A modelling study on how AC:DC mode-switching can improve co-electrolysis operations on solid oxide cells

The production of syngas by co-electrolysis in solid oxide cells (SOCs) is limited at industrial scale by the operational difficulties of high thermoneutral potential and the shortened lifetime due to carbon deposition. This work analyses the effects of pulsed electrical current, named “AC:DC operation”, on a single SOC during co-electrolysis. The model is built in Python, and it represents an adiabatic dynamic simulation over a two-dimensional domain. The model parameters related to mass transport and overpotentials were fitted from experimental tests.
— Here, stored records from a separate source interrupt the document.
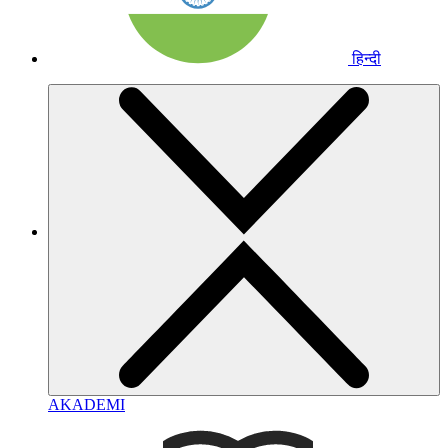
हिन्दी
AKADEMI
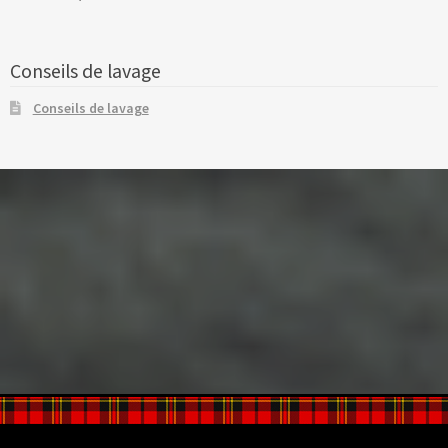
Conseils de lavage
Conseils de lavage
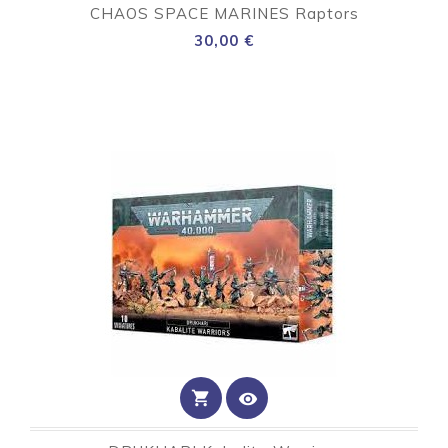
CHAOS SPACE MARINES Raptors
Preço
30,00 €
shopping_cart
visibility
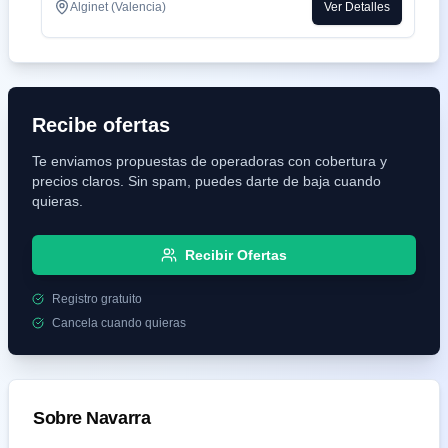
Alginet (Valencia)
Ver Detalles
Recibe ofertas
Te enviamos propuestas de operadoras con cobertura y
precios claros. Sin spam, puedes darte de baja cuando
quieras.
Recibir Ofertas
Registro gratuito
Cancela cuando quieras
Sobre
Navarra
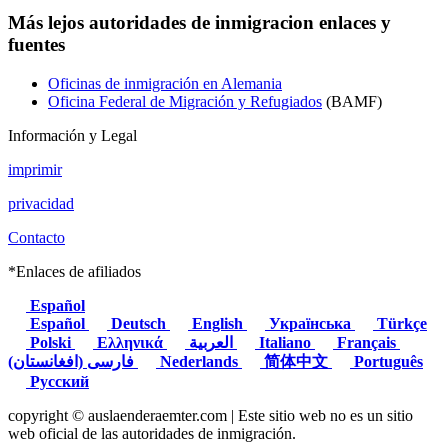
Más lejos
autoridades de inmigracion
enlaces y
fuentes
Oficinas de inmigración en Alemania
Oficina Federal de Migración y Refugiados
(BAMF)
Información y Legal
imprimir
privacidad
Contacto
*Enlaces de afiliados
Español
Español
Deutsch
English
Українська
Türkçe
Polski
Ελληνικά
العربية
Italiano
Français
(فارسی (افغانستان
Nederlands
简体中文
Português
Русский
copyright © auslaenderaemter.com | Este sitio web no es un sitio
web oficial de las autoridades de inmigración.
It was shown that the AC:DC operation can be tuned to homogenize the temperature across the cell, reducing the temperature decrease from inlet to outlet (<100°C) while operating at average voltage values below the nominal thermoneutral potential. In comparison to the regular DC mode, such AC:DC operation could be used to raise the outlet temperature of the cell up to +76°C, with a consequent increase in carbon dioxide conversion from 64% to 73%, when the nominal reactant conversion was fixed at 80%. Moreover, it was also shown that increasing the current density increases the risk of carbon deposition when operating in DC, entering the carbon formation region at −0.4 A/cm². We demonstrate via model-predictive simulations that the use of AC:DC, thanks to the increase in the cell outlet temperature, moves the operation out of the carbon formation threshold zone, allowing for coke-free operation in an expanded current density regime between −0.4 and −0.6 A/cm². These results provide useful insight into experimental co-electrolysis and advancing the commercial pathway of the technology.